To help guide how practitioners assess the impacts of this technology, we will explore the risks and potential downstream implications associated with changes to how structured and semi-structured data is used and accessed through GenAI, as well as the continued need to ensure accuracy in results.

Structured and Semi-Structured Data: Foundations of Organizational Environments

Relational databases have formed the backbone of organizational data environments for many years.  Companies rely on relational databases to support various critical back-office tasks, from invoice, inventory, and supply chain management to compliance, human resources, reporting, and data analytics.  Whether stored on-premises, in the cloud, or in a hybrid of the two, databases provide a foundation for the consistency and integrity of vast amounts of information.  The data stored in databases is in great demand by “data consumers”—users across a company’s landscape who require a variety of information to perform their functions and accomplish their goals.

Beyond supporting corporate functionality and analysis, relational databases play a crucial role in many legal matters.  Corporate database content, including adjacent system logs, are increasingly a source of information responsive to legal matters.  As a result, legal professionals frequently work with database owners to obtain, organize, and analyze this information.

Organizations have also turned to semi-structured formats to store data.  Semi-structured data types include XML, HTML, CSV, and even email, and generally contain tags or other markers (rather than a defined schema) to separate different elements.  NoSQL (nonrelational) databases are one form of semi-structured data seeing increased adoption.  These tools allow organizations to handle diverse and rapidly generated records, including the customer sales orders and system log files inherent in e-commerce.  The proliferation of data lakes within organizations has also resulted in further reliance on semi-structured data, as they can manage disparate data types from various operational feeds.

Accuracy and Dependability of Data

Data consumers within organizations are fully cognizant of the wealth of information in structured and semi-structured data stores.  Until recently, the prospects of direct access to this information remained low.  Instead, many corporate and legal users rely on reports, analyses, and visualizations curated by smaller, more technical teams with direct access to the underlying data (which we will refer to as a “database analyst team”).  However, with new and novel implementations of GenAI, data consumers are beginning to see direct access within their reach.

Although applying GenAI to structured and semi-structured data will likely provide operational efficiencies, organizations must understand that the process will not be without pitfalls.  Organizations must implement the appropriate safeguards to mitigate the risk of improper usage and analysis of data retrieved from structured and semi-structured data using GenAI tools.

To begin, companies are leveraging established frameworks that ensure the accuracy of reporting from data stored in structured and semi-structured form.  Specific individuals are trained on the nuances, composition, and lineage of data stored in these sources, as well as the subtleties of query languages that enable them to retrieve the information they require.  This groundwork promotes the accuracy and dependability of the data reported.  As an example, the creation of reports from databases used to disseminate information throughout a company undergoes testing and ongoing monitoring to ensure the accuracy of those reports.

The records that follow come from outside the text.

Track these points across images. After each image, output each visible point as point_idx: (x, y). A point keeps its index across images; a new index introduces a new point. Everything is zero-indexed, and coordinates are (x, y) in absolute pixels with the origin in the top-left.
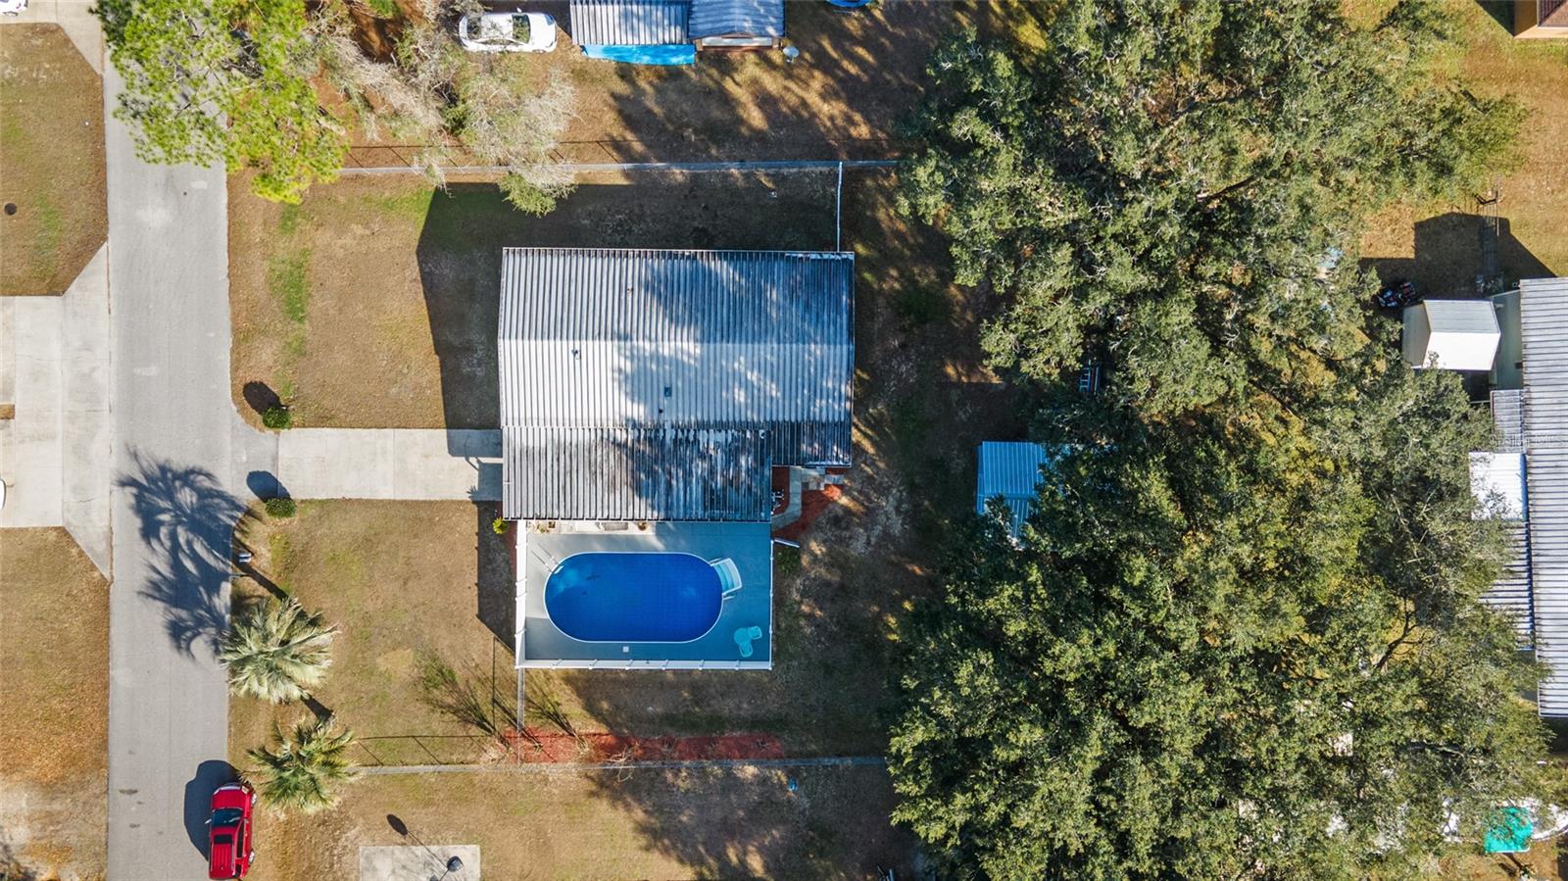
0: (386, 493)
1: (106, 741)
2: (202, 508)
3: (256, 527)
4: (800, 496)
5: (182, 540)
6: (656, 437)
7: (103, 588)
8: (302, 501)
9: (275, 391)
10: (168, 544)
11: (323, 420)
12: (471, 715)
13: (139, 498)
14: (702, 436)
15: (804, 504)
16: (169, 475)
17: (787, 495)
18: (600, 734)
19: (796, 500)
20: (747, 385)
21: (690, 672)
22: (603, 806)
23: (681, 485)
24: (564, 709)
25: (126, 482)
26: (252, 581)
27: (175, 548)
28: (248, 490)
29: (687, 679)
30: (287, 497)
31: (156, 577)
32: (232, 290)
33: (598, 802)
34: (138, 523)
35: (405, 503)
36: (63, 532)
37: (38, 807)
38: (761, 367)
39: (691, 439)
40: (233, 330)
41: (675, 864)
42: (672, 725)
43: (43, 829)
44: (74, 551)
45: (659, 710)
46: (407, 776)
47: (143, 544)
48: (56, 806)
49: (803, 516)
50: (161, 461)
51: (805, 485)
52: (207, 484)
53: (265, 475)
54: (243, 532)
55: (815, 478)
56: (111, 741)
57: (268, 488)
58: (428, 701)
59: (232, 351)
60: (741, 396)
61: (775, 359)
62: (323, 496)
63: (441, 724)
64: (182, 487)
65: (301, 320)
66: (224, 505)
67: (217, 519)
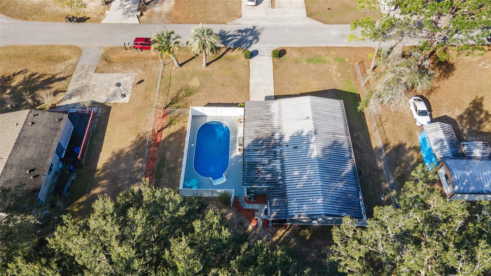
0: (252, 81)
1: (180, 23)
2: (247, 41)
3: (241, 52)
4: (252, 208)
5: (237, 37)
6: (277, 145)
7: (224, 23)
8: (249, 62)
9: (284, 56)
10: (237, 34)
11: (275, 66)
12: (174, 101)
13: (250, 29)
14: (278, 161)
15: (249, 210)
16: (257, 35)
17: (253, 203)
18: (161, 137)
19: (250, 207)
20: (301, 175)
21: (181, 166)
22: (134, 138)
23: (257, 154)
24: (172, 126)
25: (254, 27)
26: (224, 51)
27: (235, 36)
28: (253, 50)
29: (178, 166)
30: (251, 58)
31: (227, 32)
32: (314, 47)
33: (136, 136)
34: (243, 29)
35: (249, 85)
36: (241, 16)
37: (164, 12)
38: (309, 179)
39: (277, 157)
40: (302, 47)
41: (105, 162)
42: (161, 161)
43: (158, 13)
44: (235, 18)
45: (167, 156)
46: (157, 84)
47: (237, 30)
48: (163, 15)
49: (244, 210)
50: (261, 33)
51: (257, 211)
52: (254, 42)
53: (258, 54)
54: (239, 49)
55: (261, 215)
56: (181, 24)
57: (254, 54)
58: (181, 90)
59: (295, 47)
60: (296, 173)
61: (313, 185)
62: (250, 66)
63: (173, 93)
64: (254, 37)
65: (307, 62)
66: (248, 45)
67: (243, 44)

As companies consider using GenAI to allow for more widespread access to structured and semi-structured data, they must work to ensure that the output from GenAI is accurate, understood, and treated appropriately.  Allowing direct data access for managers and junior personnel may introduce efficiency but also increase the risk of bypassing existing accuracy safeguards.  The figure below illustrates the potential paradigm shift in information access.

 

Figure depicts replacing a database analyst team (and their

The figure depicts replacing a database analyst team (and their “reports & analysis” output) by GenAI.  To account for this change and loss of safeguards within the existing setup of information gatekeepers and validated reports, organizations should consider updating processes to add new controls to ensure accuracy and appropriate contextual use of data retrieved using GenAI.  For example, organizations should consider implementing ongoing training for any data consumers given access to the underlying data via GenAI, as well as implementing additional procedural safeguards to ensure that data consumers are using GenAI output effectively and appropriately, and most critically, validating the integrity of the output.

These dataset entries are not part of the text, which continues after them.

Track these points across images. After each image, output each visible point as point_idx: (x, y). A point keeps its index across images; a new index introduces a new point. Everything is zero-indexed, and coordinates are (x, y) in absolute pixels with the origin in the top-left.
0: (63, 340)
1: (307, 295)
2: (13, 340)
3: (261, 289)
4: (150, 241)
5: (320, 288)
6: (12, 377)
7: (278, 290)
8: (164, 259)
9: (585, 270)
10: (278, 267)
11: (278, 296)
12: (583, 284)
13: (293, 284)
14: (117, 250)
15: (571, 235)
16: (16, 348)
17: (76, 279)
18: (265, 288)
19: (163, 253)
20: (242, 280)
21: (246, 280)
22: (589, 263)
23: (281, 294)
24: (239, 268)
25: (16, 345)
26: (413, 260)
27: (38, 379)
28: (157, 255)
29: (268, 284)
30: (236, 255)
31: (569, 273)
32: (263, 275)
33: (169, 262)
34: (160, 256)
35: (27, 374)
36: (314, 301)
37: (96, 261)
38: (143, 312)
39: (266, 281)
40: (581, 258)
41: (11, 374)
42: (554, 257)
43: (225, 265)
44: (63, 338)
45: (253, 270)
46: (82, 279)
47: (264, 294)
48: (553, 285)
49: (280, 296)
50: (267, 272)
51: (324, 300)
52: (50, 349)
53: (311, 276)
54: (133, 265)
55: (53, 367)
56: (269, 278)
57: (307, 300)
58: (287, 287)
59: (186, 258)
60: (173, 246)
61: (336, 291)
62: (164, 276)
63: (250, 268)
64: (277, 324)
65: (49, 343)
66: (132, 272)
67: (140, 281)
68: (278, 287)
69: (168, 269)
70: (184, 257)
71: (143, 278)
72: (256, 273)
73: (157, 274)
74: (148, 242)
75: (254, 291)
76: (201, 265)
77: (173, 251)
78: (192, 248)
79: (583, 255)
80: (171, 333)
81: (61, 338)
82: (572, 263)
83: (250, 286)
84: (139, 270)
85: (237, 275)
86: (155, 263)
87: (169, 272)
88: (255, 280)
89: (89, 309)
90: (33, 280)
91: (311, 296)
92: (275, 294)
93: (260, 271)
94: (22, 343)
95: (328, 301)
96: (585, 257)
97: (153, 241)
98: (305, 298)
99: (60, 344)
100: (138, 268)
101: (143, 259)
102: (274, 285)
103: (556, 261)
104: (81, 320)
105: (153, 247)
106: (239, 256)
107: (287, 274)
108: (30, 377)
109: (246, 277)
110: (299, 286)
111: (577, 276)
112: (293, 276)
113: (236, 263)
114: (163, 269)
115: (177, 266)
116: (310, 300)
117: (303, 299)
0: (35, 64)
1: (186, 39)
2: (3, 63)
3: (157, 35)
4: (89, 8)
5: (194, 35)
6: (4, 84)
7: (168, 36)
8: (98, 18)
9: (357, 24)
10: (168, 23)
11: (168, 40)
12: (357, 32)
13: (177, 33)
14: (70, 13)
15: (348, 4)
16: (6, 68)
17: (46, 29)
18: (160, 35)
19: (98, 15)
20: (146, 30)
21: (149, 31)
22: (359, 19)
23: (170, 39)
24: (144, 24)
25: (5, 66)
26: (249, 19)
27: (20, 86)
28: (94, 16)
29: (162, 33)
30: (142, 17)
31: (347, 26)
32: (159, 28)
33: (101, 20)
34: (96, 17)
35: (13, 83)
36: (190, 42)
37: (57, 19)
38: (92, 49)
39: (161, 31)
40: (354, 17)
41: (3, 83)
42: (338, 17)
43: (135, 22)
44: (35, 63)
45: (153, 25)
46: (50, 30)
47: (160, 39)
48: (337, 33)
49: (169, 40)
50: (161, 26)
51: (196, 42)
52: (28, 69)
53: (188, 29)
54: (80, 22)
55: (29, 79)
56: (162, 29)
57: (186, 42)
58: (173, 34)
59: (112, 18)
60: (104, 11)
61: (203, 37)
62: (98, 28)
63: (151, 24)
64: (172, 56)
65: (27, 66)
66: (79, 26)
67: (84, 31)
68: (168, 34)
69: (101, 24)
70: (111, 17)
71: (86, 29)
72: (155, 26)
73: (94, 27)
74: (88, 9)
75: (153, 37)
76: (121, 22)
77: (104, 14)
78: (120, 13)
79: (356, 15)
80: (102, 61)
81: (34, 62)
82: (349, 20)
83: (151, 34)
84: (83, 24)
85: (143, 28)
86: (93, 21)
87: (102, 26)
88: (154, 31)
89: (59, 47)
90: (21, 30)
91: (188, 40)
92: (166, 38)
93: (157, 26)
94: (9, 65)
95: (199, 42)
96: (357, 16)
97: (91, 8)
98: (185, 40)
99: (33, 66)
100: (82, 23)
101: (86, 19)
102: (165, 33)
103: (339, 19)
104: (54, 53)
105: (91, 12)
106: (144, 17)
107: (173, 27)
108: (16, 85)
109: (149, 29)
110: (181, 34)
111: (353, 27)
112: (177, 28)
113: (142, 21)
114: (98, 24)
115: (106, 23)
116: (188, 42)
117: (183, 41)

These same concerns also extend to legal professionals because they, too, are data consumers.  For example, attorneys searching for relevant data within a database typically have relied on database owners and/or a database analyst team to provide reports and/or assist with data analysis.  With the implementation of GenAI, attorneys can query these datasets directly, potentially unlocking new insights that would not have been found before.  However, attorneys will not likely possess a comprehensive understanding of the datasets and controls necessary to ensure the accurate interpretation of data retrieved through GenAI.

Conclusion

Structured and semi-structured data serve as the basis for many operational and analytical business processes.  Introducing GenAI tools to technical users and non-technical data consumers (including managers and attorneys) is a new method of querying data.  Understanding and verifying the data returned by queries has always been imperative.  While using GenAI tools may facilitate faster and more efficient access to data consumers, it is essential that data consumers still understand and verify the data to ensure accuracy and reliability.  Corporate and legal professionals should look to develop efficient, noninvasive, yet sound guidelines before providing access to structured and semi-structured data via GenAI.